Goal:
In the text on steam power and textile inventions, what did Watt add to Newcomen's steam engine design?

Even though small steam engines existed in Alexandria Egypt during the first century A.D. the technology had been forgotten. When Thomas Newcomen re-discovered the steam engine he had no prior knowledge of any previous steam engine. The Newcomen’s steam engine was at first used only to pump water from mines. In 1769 Watt was asked to improve on Newcomen’s design, resulting in a 75% increase in fuel efficiency. Watt had added a separate condenser. Causing the steam to condense in a separate vessel saved energy by preventing alternating heating and cooling in the same area. This improvement lead to the practical and versatile steam engine that changed the world forever.

Textiles

The first invention to impact the textile industry was the Newcomen steam engine, which was developed in 1712. With steam power automation was now possible, but the first development to impact textiles was John Kay’s flying shuttle developed in 1733. Jon Kay’s flying shuttle revolutionized the textile industry because now it was possible for one person to weave alone, and produce much wider fabric much faster than two or three weavers could have managed previously. Kay’s invention featured two shuttle boxes one on each side of the loom, which were connected by what was called a shuttle race. The shuttle race was really just a long board on which the shuttle could travel from one box to the other. The invention was simple by today’s standards but at the time it set English mills on top of the industry.

English mills and the British Government protected their industrial secrets with as much care as world powers guarded nuclear secrets in the cold war. There was much competition and England was determined to be number one in textiles. Still in time the secrets got out. The industrial revolution was both inevitable and unstoppable in its spread across the Atlantic. 

In 1764 James Hargreaves invented the spinning jenny, which was a spinning frame with eight or more spools, instead of one. The original design was eight wooden spindles on one end and eight rovings (balls of carded fiber) on the other end. An only slightly wider spinning wheel with multiple tracks for the eight threads spun all eight and delivered them to the eight spindles.

Dataset extract:
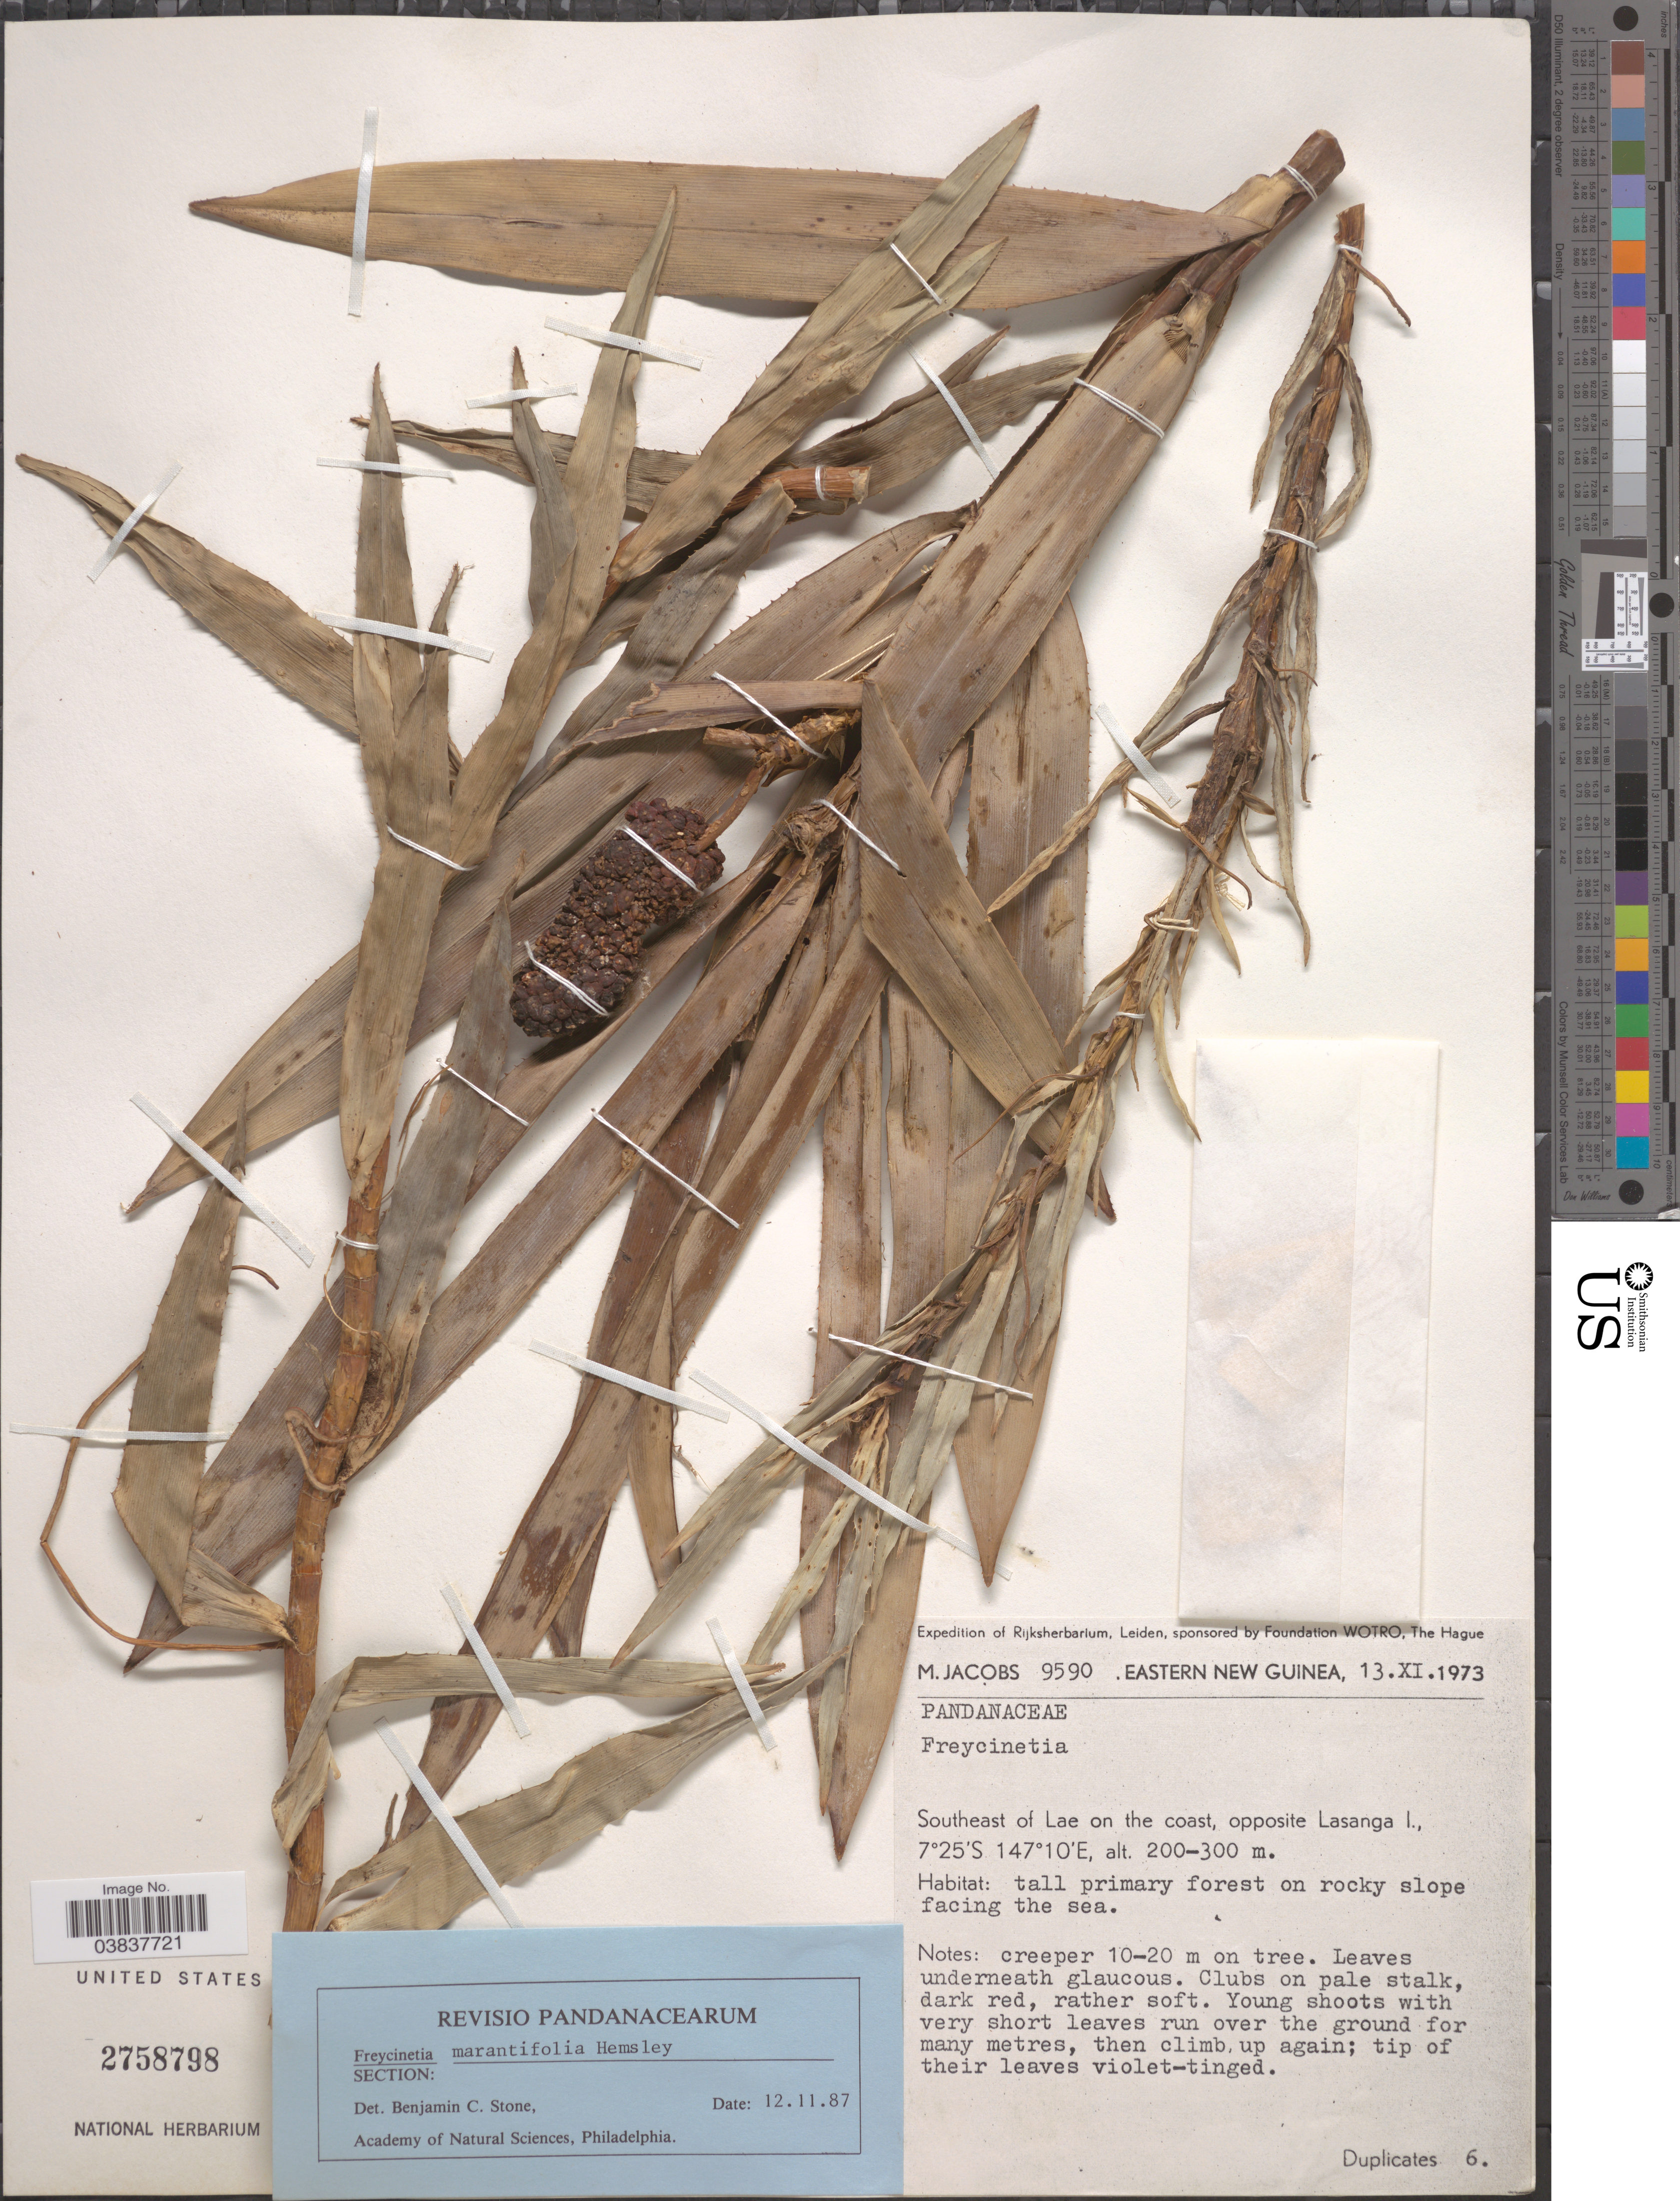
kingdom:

Task response:
A separate condenser.